■ **Exercise aim**
Only the lines below starting at the one that contains "left ankle: (265, 212, 17)" and ending at the one that contains "left wrist: (280, 151, -24)" are to be reproduced, exactly and with both ends kept.

■ **Data in this exercise**
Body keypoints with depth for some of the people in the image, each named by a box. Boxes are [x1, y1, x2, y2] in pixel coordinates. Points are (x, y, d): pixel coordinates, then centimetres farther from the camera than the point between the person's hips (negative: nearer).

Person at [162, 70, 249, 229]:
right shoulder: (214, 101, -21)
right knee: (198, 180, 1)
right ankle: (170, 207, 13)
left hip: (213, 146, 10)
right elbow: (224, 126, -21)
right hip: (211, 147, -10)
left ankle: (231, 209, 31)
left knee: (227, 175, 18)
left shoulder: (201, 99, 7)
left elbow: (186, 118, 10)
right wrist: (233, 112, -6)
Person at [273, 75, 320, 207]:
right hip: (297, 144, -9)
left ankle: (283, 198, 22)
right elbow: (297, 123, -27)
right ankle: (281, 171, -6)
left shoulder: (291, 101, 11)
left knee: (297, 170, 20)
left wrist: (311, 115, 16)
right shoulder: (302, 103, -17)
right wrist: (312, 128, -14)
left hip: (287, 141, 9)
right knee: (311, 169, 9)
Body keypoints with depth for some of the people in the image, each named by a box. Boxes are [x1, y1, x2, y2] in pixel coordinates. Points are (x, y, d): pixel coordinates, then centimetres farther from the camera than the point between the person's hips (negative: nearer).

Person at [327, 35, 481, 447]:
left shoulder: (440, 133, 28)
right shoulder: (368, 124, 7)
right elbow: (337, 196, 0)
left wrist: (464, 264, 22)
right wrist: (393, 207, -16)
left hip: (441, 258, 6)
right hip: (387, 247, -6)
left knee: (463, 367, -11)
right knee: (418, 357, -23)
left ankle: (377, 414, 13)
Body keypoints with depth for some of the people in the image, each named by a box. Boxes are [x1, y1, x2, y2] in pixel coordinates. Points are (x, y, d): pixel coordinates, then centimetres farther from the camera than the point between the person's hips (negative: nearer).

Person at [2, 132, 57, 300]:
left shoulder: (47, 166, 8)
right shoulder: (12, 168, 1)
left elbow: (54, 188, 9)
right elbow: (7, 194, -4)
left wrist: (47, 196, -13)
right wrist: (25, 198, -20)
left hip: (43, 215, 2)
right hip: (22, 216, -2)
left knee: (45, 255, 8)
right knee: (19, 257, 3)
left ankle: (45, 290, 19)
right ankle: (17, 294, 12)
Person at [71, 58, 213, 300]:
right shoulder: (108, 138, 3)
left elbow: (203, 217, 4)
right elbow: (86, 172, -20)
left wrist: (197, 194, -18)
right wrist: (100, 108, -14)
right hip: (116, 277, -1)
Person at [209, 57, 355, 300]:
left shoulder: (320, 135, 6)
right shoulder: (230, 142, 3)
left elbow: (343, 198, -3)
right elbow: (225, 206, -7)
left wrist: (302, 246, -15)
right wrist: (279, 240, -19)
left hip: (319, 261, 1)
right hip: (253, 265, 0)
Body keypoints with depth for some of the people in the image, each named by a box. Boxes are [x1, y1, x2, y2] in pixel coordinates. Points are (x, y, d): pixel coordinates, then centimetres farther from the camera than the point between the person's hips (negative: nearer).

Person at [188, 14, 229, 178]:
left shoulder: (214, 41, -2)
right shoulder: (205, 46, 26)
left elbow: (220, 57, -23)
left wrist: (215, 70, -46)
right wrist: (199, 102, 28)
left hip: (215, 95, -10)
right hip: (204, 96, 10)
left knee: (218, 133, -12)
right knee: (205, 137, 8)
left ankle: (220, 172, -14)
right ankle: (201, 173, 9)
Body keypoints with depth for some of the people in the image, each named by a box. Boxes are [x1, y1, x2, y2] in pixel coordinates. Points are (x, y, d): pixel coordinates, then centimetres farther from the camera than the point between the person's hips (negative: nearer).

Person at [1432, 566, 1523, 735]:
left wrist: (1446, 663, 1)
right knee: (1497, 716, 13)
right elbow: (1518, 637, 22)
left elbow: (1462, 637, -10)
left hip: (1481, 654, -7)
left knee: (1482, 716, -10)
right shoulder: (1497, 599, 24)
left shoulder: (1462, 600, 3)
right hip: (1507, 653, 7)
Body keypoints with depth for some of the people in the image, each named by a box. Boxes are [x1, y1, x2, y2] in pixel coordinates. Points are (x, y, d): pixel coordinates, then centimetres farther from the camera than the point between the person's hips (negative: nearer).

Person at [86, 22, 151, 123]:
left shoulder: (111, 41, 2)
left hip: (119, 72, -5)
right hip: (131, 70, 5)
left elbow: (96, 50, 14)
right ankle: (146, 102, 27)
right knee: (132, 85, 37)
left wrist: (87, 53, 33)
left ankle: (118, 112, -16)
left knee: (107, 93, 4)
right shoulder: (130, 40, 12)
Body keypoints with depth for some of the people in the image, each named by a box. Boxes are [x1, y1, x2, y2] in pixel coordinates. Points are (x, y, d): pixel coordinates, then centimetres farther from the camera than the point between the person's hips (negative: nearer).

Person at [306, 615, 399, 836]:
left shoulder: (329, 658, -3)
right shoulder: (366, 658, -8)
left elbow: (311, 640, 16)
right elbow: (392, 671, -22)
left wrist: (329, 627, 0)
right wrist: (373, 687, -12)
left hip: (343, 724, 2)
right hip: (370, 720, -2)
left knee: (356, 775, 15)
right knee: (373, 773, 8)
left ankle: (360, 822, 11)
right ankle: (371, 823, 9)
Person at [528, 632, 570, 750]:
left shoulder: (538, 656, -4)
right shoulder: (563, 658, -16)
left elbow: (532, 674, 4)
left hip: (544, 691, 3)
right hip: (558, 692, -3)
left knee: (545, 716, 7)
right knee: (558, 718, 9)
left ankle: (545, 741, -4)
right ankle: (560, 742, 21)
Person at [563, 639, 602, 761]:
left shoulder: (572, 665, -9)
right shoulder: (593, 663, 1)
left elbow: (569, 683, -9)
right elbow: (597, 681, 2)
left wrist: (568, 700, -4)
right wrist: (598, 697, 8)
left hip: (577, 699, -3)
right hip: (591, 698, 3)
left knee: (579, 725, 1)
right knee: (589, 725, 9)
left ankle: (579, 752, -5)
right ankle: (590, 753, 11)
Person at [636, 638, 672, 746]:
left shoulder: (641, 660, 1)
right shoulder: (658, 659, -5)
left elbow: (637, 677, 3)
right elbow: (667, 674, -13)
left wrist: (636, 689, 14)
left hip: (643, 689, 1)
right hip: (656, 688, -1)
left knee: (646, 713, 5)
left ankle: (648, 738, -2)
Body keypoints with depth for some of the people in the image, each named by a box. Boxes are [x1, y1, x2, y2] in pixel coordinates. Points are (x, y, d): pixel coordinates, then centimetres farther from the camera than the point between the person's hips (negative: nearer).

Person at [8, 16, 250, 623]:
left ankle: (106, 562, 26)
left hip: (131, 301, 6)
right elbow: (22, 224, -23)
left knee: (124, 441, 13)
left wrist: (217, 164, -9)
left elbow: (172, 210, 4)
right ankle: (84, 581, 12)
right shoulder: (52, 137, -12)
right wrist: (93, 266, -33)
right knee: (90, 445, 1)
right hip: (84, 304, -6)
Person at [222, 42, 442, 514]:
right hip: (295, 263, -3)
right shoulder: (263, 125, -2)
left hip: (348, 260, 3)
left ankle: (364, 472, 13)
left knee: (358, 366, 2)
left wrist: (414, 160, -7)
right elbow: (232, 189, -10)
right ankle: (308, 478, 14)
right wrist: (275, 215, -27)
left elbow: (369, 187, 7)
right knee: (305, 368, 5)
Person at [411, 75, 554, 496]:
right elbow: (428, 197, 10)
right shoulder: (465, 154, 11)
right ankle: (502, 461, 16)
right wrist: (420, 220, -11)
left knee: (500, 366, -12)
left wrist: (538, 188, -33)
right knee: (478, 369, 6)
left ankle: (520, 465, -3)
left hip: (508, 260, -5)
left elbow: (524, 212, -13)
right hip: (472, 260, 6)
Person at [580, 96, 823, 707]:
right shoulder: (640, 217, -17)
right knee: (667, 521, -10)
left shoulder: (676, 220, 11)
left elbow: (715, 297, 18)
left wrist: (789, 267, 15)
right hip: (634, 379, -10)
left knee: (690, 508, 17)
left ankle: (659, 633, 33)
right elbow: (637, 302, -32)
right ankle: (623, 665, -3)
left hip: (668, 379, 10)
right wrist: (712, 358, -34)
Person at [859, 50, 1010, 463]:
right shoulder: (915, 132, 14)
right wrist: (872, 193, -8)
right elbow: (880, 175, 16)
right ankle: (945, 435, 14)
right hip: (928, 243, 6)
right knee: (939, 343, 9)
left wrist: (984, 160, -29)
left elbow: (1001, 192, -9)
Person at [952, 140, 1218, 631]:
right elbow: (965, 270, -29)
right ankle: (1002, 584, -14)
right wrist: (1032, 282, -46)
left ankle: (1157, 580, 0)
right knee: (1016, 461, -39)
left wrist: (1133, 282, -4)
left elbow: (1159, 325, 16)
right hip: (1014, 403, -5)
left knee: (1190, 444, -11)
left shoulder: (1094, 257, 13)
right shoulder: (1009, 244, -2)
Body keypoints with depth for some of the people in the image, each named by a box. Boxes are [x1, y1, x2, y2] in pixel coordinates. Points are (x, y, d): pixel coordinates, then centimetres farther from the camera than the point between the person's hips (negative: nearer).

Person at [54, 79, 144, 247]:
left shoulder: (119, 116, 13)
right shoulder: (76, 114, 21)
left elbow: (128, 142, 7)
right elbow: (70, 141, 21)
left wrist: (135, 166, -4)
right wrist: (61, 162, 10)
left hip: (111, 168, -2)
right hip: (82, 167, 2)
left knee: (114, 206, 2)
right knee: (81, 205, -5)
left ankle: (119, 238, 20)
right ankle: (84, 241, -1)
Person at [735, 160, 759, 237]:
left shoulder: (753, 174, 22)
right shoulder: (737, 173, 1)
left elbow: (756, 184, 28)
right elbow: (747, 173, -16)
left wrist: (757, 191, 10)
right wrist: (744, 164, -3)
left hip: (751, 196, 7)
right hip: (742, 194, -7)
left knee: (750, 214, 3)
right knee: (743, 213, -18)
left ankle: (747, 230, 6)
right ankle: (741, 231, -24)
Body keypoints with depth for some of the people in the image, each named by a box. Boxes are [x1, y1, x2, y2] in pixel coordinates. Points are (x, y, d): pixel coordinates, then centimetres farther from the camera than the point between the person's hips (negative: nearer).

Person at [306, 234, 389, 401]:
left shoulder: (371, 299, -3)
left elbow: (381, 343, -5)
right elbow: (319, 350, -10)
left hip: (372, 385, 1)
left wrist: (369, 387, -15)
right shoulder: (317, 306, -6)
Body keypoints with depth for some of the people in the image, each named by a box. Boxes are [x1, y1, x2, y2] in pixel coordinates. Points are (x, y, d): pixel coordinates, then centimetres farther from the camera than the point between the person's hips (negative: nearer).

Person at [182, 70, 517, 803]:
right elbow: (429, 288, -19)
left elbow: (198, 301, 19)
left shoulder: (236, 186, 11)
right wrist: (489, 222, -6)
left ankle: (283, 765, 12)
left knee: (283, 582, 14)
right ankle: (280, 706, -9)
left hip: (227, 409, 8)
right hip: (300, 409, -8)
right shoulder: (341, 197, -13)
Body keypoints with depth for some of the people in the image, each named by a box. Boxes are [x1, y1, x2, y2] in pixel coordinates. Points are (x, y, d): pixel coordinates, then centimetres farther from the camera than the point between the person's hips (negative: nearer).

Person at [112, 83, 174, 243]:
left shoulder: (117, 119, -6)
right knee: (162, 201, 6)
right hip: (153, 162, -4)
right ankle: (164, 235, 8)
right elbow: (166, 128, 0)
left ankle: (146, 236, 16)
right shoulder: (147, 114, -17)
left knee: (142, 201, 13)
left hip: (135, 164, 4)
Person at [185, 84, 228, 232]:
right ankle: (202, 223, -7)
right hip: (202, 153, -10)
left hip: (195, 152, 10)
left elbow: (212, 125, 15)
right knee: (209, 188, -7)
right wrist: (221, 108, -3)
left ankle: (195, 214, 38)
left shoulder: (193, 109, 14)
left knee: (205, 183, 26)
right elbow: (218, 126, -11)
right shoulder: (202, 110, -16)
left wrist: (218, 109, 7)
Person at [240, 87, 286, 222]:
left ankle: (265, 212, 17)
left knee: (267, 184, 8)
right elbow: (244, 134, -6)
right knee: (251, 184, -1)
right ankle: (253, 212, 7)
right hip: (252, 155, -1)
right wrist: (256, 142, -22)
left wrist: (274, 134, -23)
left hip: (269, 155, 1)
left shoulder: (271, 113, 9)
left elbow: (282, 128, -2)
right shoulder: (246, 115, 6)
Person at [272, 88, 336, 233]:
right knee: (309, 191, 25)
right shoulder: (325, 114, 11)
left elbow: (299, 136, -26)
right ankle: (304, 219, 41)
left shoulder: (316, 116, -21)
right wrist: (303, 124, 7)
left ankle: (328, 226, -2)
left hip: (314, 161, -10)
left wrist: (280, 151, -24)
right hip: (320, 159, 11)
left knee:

■ **Task solution**
left ankle: (265, 212, 17)
left knee: (267, 184, 8)
right elbow: (244, 134, -6)
right knee: (251, 184, -1)
right ankle: (253, 212, 7)
right hip: (252, 155, -1)
right wrist: (256, 142, -22)
left wrist: (274, 134, -23)
left hip: (269, 155, 1)
left shoulder: (271, 113, 9)
left elbow: (282, 128, -2)
right shoulder: (246, 115, 6)
Person at [272, 88, 336, 233]:
right knee: (309, 191, 25)
right shoulder: (325, 114, 11)
left elbow: (299, 136, -26)
right ankle: (304, 219, 41)
left shoulder: (316, 116, -21)
right wrist: (303, 124, 7)
left ankle: (328, 226, -2)
left hip: (314, 161, -10)
left wrist: (280, 151, -24)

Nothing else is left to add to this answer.